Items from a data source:
*** Block opens ***
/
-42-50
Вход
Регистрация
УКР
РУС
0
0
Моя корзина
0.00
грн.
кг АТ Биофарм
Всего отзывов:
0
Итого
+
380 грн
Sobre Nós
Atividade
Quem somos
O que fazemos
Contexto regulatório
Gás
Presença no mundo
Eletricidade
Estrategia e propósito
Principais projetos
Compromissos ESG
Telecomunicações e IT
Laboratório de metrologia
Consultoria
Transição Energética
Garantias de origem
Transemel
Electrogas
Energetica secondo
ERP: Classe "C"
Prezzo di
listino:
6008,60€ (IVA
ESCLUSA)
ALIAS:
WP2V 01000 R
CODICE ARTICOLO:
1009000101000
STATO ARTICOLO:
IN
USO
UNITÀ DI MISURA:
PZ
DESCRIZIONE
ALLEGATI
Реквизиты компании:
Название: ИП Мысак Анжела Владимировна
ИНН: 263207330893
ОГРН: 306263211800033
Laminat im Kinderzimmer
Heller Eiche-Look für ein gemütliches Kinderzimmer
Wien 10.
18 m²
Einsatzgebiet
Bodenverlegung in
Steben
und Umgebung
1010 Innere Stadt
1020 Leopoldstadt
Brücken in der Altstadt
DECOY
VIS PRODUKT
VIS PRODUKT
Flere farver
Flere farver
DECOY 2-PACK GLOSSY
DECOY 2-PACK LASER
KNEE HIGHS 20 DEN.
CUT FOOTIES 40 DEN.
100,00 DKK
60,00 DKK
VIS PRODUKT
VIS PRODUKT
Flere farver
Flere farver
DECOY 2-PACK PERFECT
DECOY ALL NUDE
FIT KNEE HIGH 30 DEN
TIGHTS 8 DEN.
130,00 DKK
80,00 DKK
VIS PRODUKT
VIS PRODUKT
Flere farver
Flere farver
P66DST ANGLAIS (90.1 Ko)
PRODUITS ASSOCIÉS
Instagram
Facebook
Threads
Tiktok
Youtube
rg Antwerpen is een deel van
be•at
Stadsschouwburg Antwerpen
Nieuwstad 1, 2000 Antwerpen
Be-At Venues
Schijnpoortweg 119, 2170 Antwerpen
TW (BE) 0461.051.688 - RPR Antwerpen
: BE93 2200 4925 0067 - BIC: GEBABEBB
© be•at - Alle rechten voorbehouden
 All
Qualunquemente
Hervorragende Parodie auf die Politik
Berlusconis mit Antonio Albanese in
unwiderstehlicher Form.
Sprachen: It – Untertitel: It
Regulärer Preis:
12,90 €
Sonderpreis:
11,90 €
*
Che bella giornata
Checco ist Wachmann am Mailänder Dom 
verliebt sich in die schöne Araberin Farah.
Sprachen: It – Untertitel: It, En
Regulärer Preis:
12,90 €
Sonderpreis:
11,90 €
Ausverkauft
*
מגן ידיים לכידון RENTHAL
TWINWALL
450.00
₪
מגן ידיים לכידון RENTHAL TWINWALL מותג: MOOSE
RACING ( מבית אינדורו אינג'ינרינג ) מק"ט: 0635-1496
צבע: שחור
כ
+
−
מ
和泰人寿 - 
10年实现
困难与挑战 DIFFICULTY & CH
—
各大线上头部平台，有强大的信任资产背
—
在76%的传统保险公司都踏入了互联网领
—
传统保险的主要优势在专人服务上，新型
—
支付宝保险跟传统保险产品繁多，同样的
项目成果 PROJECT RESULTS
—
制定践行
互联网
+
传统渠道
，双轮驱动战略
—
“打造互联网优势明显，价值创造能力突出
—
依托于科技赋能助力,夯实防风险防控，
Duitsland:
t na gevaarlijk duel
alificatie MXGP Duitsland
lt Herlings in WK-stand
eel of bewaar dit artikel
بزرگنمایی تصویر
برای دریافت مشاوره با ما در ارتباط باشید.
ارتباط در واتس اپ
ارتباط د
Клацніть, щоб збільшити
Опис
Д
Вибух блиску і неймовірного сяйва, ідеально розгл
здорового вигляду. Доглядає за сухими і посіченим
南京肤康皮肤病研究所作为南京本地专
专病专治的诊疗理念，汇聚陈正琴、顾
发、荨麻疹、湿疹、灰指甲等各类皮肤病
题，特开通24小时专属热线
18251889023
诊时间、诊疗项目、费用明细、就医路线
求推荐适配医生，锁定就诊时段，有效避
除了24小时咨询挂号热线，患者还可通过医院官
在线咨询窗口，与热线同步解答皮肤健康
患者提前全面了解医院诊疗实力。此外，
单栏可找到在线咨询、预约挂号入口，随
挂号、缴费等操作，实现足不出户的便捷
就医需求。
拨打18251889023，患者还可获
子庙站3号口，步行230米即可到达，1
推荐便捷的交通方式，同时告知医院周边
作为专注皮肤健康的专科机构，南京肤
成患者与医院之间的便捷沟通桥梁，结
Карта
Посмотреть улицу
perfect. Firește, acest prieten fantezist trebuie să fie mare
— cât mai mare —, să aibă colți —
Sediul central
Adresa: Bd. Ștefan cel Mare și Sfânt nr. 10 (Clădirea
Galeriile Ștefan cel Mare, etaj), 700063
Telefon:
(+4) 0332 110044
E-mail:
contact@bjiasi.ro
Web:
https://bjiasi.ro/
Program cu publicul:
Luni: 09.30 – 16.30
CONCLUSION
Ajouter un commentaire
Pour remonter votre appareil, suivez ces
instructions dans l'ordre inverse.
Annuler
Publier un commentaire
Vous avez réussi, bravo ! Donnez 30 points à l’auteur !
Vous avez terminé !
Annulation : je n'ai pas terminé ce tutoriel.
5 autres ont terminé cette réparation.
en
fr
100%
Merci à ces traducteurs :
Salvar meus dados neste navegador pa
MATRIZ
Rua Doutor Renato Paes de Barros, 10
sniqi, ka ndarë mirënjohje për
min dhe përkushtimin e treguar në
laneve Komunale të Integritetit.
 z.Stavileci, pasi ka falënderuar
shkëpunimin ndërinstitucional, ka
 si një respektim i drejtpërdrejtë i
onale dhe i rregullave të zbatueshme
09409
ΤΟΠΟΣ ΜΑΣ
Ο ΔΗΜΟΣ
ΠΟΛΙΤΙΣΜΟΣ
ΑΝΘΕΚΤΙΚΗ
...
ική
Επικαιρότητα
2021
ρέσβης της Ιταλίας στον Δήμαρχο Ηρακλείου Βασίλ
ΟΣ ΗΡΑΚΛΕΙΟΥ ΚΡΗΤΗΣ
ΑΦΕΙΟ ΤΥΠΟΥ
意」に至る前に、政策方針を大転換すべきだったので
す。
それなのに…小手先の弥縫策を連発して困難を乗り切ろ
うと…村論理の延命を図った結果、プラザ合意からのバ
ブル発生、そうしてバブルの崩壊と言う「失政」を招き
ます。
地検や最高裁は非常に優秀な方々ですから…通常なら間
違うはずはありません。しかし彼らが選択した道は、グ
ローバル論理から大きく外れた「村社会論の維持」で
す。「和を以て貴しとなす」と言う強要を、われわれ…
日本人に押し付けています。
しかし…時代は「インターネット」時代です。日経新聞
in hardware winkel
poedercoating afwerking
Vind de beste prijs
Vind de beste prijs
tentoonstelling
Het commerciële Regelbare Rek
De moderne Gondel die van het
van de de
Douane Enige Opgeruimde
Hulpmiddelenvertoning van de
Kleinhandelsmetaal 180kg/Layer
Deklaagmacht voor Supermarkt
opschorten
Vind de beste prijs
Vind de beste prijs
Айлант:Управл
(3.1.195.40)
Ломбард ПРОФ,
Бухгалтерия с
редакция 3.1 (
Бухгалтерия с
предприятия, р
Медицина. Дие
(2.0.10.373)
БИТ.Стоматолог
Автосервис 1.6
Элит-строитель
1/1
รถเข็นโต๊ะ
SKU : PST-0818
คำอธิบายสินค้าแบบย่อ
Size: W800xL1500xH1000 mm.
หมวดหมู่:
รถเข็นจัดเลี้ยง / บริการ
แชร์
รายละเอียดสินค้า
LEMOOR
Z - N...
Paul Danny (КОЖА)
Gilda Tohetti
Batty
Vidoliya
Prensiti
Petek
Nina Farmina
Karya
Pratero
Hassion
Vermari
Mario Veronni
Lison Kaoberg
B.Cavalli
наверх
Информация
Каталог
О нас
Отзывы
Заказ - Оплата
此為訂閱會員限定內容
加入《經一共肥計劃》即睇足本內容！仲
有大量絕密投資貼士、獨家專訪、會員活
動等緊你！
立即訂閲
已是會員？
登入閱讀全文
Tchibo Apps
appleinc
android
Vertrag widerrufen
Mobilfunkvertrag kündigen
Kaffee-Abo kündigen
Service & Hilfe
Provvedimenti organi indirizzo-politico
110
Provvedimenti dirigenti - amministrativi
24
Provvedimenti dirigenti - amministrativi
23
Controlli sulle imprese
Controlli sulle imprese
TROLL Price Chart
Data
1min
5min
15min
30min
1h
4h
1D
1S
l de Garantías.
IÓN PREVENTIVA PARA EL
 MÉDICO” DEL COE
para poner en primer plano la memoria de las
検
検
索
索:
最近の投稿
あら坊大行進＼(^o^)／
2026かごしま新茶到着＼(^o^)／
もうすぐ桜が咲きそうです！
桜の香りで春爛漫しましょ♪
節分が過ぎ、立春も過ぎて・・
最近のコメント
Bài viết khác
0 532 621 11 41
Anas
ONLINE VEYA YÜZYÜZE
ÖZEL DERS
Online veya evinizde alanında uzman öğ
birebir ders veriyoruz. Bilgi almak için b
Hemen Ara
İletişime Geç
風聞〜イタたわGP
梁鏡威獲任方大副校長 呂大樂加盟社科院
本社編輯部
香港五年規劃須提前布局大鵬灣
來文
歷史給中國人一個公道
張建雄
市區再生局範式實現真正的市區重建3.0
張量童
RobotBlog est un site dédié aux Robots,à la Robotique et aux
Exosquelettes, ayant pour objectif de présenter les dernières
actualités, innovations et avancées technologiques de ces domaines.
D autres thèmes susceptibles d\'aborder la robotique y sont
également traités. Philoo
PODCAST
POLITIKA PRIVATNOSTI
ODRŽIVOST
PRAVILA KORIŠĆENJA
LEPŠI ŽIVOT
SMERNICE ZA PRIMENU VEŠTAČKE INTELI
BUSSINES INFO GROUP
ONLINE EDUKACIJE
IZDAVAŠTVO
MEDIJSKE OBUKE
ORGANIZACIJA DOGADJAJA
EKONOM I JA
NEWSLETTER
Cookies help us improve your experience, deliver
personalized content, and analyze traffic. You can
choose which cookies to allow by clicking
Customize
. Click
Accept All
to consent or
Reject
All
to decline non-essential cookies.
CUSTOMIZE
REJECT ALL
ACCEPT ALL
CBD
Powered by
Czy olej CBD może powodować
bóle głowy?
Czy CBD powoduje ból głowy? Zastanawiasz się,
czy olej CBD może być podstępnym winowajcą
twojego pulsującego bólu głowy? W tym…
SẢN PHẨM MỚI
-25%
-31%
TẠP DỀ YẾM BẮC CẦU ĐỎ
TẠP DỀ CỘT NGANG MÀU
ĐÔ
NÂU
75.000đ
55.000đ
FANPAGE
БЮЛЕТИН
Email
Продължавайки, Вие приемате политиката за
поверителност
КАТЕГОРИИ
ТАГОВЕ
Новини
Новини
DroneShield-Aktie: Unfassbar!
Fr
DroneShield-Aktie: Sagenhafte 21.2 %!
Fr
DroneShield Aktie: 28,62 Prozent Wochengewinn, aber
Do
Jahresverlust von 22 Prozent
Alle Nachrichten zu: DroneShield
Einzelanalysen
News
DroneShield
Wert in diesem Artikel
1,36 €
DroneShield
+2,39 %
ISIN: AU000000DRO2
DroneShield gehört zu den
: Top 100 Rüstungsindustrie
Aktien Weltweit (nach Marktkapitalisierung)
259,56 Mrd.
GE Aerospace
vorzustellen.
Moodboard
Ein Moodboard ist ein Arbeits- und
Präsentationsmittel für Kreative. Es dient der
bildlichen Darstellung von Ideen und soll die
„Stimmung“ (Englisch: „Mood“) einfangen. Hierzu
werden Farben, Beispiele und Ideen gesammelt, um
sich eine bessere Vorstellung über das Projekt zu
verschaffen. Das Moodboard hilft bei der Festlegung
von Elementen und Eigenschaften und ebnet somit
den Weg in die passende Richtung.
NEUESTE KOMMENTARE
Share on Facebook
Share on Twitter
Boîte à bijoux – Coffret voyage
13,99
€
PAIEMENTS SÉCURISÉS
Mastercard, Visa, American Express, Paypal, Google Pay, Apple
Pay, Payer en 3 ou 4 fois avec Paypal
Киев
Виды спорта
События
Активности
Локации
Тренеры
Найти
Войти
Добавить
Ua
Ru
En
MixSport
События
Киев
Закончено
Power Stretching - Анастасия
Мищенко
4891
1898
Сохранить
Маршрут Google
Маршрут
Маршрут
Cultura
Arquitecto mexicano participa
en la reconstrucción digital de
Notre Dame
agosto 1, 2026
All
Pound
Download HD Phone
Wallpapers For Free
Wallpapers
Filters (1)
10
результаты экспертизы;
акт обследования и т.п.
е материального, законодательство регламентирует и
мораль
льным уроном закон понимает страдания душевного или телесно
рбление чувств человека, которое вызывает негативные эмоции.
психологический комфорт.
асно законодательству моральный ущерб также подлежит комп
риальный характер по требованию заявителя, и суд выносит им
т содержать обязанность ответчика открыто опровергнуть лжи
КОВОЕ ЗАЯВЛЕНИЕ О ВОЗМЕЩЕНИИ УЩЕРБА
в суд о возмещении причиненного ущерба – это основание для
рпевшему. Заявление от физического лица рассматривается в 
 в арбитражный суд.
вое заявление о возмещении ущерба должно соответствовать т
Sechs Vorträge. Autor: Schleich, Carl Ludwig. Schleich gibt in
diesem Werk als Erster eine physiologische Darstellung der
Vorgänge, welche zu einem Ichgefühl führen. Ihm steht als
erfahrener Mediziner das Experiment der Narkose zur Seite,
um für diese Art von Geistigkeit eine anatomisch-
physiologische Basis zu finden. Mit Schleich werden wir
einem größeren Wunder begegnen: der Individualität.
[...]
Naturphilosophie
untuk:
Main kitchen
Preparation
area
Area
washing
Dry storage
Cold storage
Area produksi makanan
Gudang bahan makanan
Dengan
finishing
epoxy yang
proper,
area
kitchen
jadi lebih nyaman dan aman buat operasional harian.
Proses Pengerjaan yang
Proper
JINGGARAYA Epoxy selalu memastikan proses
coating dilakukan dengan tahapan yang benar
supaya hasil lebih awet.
*** Block closes ***
**WORK ORDER:** Starting at the line above that contains "在线咨询窗口，与热线同步解答皮肤健康", repeat each line exactly up to and including the line that contains "Vous avez terminé !", and stop there.

**WRITTEN RESPONSE:**
在线咨询窗口，与热线同步解答皮肤健康
患者提前全面了解医院诊疗实力。此外，
单栏可找到在线咨询、预约挂号入口，随
挂号、缴费等操作，实现足不出户的便捷
就医需求。
拨打18251889023，患者还可获
子庙站3号口，步行230米即可到达，1
推荐便捷的交通方式，同时告知医院周边
作为专注皮肤健康的专科机构，南京肤
成患者与医院之间的便捷沟通桥梁，结
Карта
Посмотреть улицу
perfect. Firește, acest prieten fantezist trebuie să fie mare
— cât mai mare —, să aibă colți —
Sediul central
Adresa: Bd. Ștefan cel Mare și Sfânt nr. 10 (Clădirea
Galeriile Ștefan cel Mare, etaj), 700063
Telefon:
(+4) 0332 110044
E-mail:
contact@bjiasi.ro
Web:
https://bjiasi.ro/
Program cu publicul:
Luni: 09.30 – 16.30
CONCLUSION
Ajouter un commentaire
Pour remonter votre appareil, suivez ces
instructions dans l'ordre inverse.
Annuler
Publier un commentaire
Vous avez réussi, bravo ! Donnez 30 points à l’auteur !
Vous avez terminé !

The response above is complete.